Por donde paseo cada mañana encuentro a muchos repartidores de felicidad. He decidido recopilar folletos de los que reparten en mano desde algunas esquinas o de los que colocan en los parabrisas de los coches: anuncios de compra de oro y plata; masajes a cuatro manos con cita previa; acompañantes de tarifas variadas por horas en hoteles o domicilios; agentes inmobiliarios que tasan tu casa por si quieres venderla; chamanes africanos y echadores de cartas del Tarot; restaurantes de menús económicos…
Y en todas estas fotocopias aparecen mensajes breves y concisos: “Jesús te espera”, “Aliviamos tu estrés”, “Chicas sumisas y complacientes”, “Valoramos tu vivienda”, “Adivinamos tu futuro”, “Limpiamos tus chacras”, “Apartamentos de lujo”, “30 cm para insatisfechas”, “Comida casera y trato familiar…”. Y la mejor de todas: “Encuentra la felicidad, te llevamos al Paraíso”. Este mensaje me intrigaba, sobre todo por la foto que acompañaba al texto: unas nubes sobre un cielo al atardecer, atravesado por unos rayos que iluminaban un mar en calma y un número de teléfono dibujado sobre la arena.
Llamé. Me contestó una voz pregrabada, me dio cita a una hora que me interesaba, y acudí. Me encontré frente a un chalé de lujo con dos palmeras en la parte delantera. Al abrirse la puerta me recibió una chica de voz casi inaudible que, juntando sus blanquísimas manos delante de su pecho, me dijo “Namaste”. Como entendí “pase usted”, entré. Atravesamos un largo pasillo a media luz, llegamos a una sala desamueblada y con un grupo de gente sentada en el suelo alrededor de un cirio encendido y mirando al suelo.
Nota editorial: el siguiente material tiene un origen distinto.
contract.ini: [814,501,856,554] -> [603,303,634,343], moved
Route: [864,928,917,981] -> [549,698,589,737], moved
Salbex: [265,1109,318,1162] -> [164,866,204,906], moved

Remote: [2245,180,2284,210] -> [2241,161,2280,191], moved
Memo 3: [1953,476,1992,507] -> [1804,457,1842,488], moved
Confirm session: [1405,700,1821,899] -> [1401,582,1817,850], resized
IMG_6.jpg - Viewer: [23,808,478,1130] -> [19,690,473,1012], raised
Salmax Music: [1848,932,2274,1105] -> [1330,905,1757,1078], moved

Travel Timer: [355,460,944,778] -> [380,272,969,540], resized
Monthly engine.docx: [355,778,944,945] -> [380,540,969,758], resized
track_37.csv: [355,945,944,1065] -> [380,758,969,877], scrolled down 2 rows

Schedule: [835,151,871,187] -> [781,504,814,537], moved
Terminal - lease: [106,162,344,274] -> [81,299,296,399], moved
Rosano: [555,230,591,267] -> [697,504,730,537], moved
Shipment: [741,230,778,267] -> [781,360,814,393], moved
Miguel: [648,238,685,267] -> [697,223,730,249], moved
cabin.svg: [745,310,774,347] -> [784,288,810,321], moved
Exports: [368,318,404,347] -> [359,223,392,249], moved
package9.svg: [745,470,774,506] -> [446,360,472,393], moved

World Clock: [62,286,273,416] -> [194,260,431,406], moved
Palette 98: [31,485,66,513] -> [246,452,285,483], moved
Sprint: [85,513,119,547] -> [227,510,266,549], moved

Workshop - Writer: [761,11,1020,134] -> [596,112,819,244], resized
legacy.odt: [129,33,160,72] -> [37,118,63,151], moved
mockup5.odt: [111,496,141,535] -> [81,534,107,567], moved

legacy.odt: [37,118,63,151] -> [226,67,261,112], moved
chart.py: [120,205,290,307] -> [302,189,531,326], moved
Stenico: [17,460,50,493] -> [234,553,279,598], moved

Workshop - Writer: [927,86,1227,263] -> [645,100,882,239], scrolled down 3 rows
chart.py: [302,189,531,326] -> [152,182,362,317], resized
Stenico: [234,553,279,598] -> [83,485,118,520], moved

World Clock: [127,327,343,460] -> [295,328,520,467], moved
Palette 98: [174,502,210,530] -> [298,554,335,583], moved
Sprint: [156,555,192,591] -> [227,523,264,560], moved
Supuse que, como yo, buscaban el Edén.
Tenía que acomodarme como los otros, cerrar los ojos y respirar suave y profundo… Solo conseguí dormirme un rato y soñar con nubes de algodón donde no habitaban ni jóvenes vírgenes, ni santos, ni nada de nada. Pero al salir tuve que contribuir con un billete de 50 y me regalaron un rosario con un pequeño crucifijo. Desde que llevo el rosario en el bolsillo parece que todo me va mejor. Estoy tentado a probar las otras opciones.
En una ocasión, ya no recuerdo cuándo ni en qué país, pues yo también camino mucho y sola, pasé frente a una pequeña iglesia católica sobre cuya puerta se leía en grandes letras mayúsculas: ‘La casa de Dios siempre está abierta’. Junto a la puerta, en una placa que debió ser dorada se leía: ‘Horario de apertura: Lun-Vie 09:00-14:00. Pensé: sio dios existe, tiene sentido del humor.